What to work on →
Leave the pictures out while you restate every entry below word for word.
========
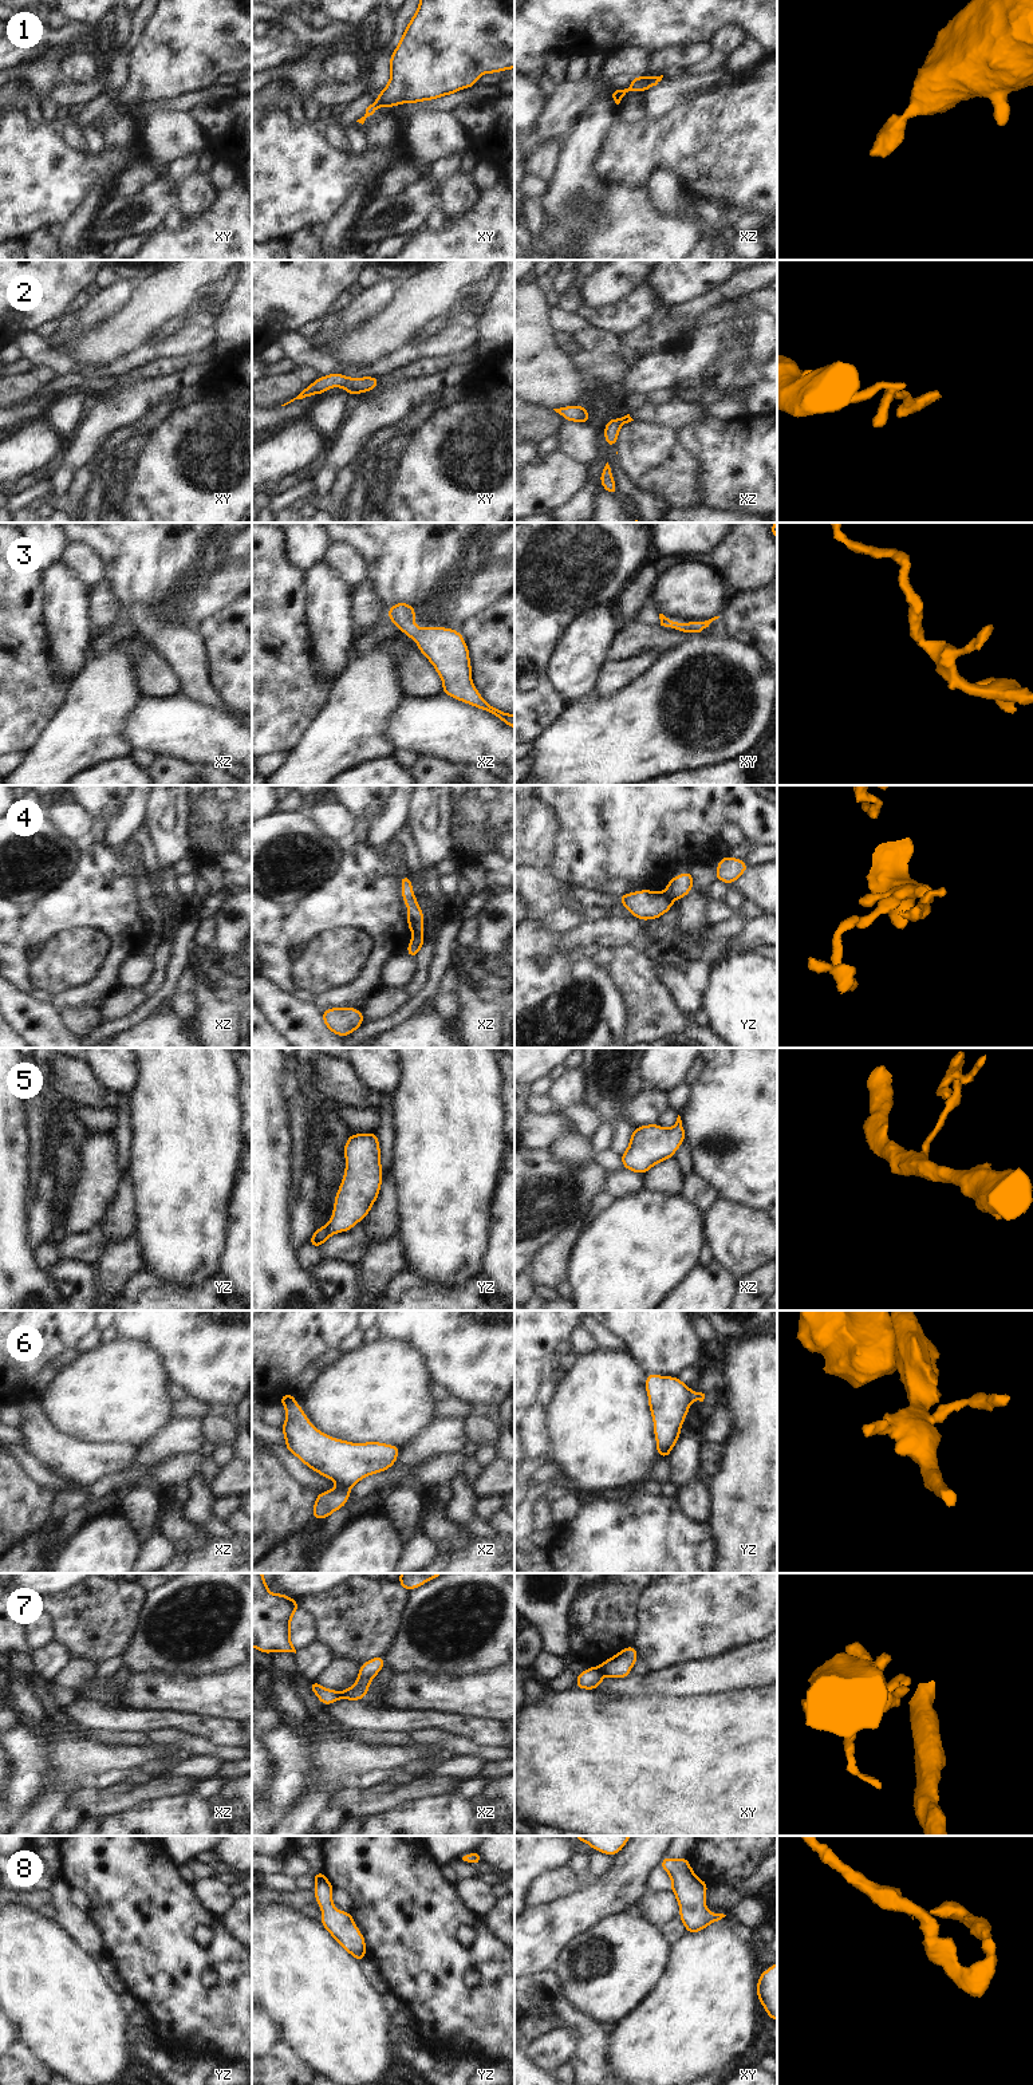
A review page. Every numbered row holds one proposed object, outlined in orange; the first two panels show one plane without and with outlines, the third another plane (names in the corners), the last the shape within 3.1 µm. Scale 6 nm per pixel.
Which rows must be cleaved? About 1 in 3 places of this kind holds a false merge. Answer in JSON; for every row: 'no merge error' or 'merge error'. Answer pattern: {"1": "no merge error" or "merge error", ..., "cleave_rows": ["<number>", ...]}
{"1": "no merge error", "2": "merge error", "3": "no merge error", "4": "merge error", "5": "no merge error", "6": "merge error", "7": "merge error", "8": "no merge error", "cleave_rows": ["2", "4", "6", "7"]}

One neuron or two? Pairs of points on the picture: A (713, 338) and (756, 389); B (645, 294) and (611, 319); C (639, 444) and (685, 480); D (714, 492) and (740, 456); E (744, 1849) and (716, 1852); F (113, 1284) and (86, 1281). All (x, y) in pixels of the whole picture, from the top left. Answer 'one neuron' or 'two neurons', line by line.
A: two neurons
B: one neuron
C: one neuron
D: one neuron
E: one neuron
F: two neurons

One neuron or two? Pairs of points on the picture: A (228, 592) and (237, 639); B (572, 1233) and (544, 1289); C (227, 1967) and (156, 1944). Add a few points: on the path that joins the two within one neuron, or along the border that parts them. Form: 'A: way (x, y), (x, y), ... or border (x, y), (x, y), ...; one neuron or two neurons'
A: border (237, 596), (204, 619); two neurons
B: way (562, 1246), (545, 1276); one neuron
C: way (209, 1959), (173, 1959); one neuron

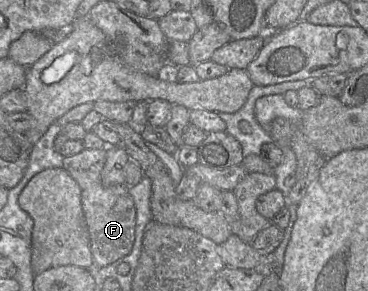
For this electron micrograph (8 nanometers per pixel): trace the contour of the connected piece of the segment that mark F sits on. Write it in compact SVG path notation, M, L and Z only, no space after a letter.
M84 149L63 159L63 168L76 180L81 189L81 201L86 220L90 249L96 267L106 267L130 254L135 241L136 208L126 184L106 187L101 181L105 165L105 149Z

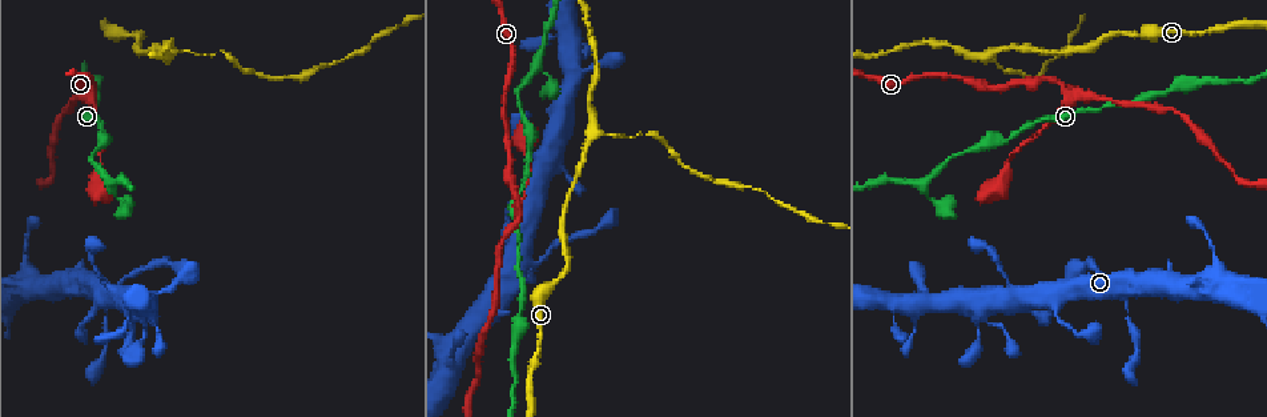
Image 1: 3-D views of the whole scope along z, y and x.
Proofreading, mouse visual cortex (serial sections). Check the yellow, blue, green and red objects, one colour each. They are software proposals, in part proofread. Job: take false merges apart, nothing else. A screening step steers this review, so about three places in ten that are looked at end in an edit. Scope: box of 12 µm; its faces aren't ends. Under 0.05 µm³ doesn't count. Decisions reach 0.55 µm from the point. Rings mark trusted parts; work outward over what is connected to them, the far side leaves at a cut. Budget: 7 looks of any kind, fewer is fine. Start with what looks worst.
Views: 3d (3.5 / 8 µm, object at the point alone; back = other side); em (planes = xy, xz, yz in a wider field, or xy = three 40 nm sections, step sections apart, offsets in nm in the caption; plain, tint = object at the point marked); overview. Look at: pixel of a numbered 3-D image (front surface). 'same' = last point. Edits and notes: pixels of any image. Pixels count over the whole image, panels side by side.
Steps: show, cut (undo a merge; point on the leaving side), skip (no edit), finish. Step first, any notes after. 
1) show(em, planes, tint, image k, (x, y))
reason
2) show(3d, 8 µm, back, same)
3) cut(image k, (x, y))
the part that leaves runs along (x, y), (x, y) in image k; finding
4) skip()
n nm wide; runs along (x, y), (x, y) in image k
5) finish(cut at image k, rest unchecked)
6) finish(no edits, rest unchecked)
========
Answer box →
A review page. Every numbered row holds one proposed object, outlined in orange; the first two panels show one plane without and with outlines, the third another plane (names in the corners), the last the shape within 3.1 µm. Scale 6 nm per pixel.
Which rows must be cleaved? About 1 in 3 places of this kind holds a false merge. Answer in JSON; for every row: 'no merge error' or 'merge error'. Answer pattern: {"1": "no merge error" or "merge error", ..., "cleave_rows": ["<number>", ...]}
{"1": "no merge error", "2": "merge error", "3": "no merge error", "4": "merge error", "5": "no merge error", "6": "merge error", "7": "merge error", "8": "no merge error", "cleave_rows": ["2", "4", "6", "7"]}

One neuron or two? Pairs of points on the picture: A (713, 338) and (756, 389); B (645, 294) and (611, 319); C (639, 444) and (685, 480); D (714, 492) and (740, 456); E (744, 1849) and (716, 1852); F (113, 1284) and (86, 1281). All (x, y) in pixels of the whole picture, from the top left. Answer 'one neuron' or 'two neurons', line by line.
A: two neurons
B: one neuron
C: one neuron
D: one neuron
E: one neuron
F: two neurons

One neuron or two? Pairs of points on the picture: A (228, 592) and (237, 639); B (572, 1233) and (544, 1289); C (227, 1967) and (156, 1944). Add a few points: on the path that joins the two within one neuron, or along the border that parts them. Form: 'A: way (x, y), (x, y), ... or border (x, y), (x, y), ...; one neuron or two neurons'
A: border (237, 596), (204, 619); two neurons
B: way (562, 1246), (545, 1276); one neuron
C: way (209, 1959), (173, 1959); one neuron

For this electron micrograph (8 nanometers per pixel): trace the contour of the connected piece of the segment that mark F sits on. Write it in compact SVG path notation, M, L and Z only, no space after a letter.
M84 149L63 159L63 168L76 180L81 189L81 201L86 220L90 249L96 267L106 267L130 254L135 241L136 208L126 184L106 187L101 181L105 165L105 149Z

Image 1: 3-D views of the whole scope along z, y and x.
Proofreading, mouse visual cortex (serial sections). Check the yellow, blue, green and red objects, one colour each. They are software proposals, in part proofread. Job: take false merges apart, nothing else. A screening step steers this review, so about three places in ten that are looked at end in an edit. Scope: box of 12 µm; its faces aren't ends. Under 0.05 µm³ doesn't count. Decisions reach 0.55 µm from the point. Rings mark trusted parts; work outward over what is connected to them, the far side leaves at a cut. Budget: 7 looks of any kind, fewer is fine. Start with what looks worst.
Views: 3d (3.5 / 8 µm, object at the point alone; back = other side); em (planes = xy, xz, yz in a wider field, or xy = three 40 nm sections, step sections apart, offsets in nm in the caption; plain, tint = object at the point marked); overview. Look at: pixel of a numbered 3-D image (front surface). 'same' = last point. Edits and notes: pixels of any image. Pixels count over the whole image, panels side by side.
Steps: show, cut (undo a merge; point on the leaving side), skip (no edit), finish. Step first, any notes after. 
1) show(em, planes, tint, image k, (x, y))
reason
2) show(3d, 8 µm, back, same)
3) cut(image k, (x, y))
the part that leaves runs along (x, y), (x, y) in image k; finding
4) skip()
n nm wide; runs along (x, y), (x, y) in image k
5) finish(cut at image k, rest unchecked)
6) finish(no edits, rest unchecked)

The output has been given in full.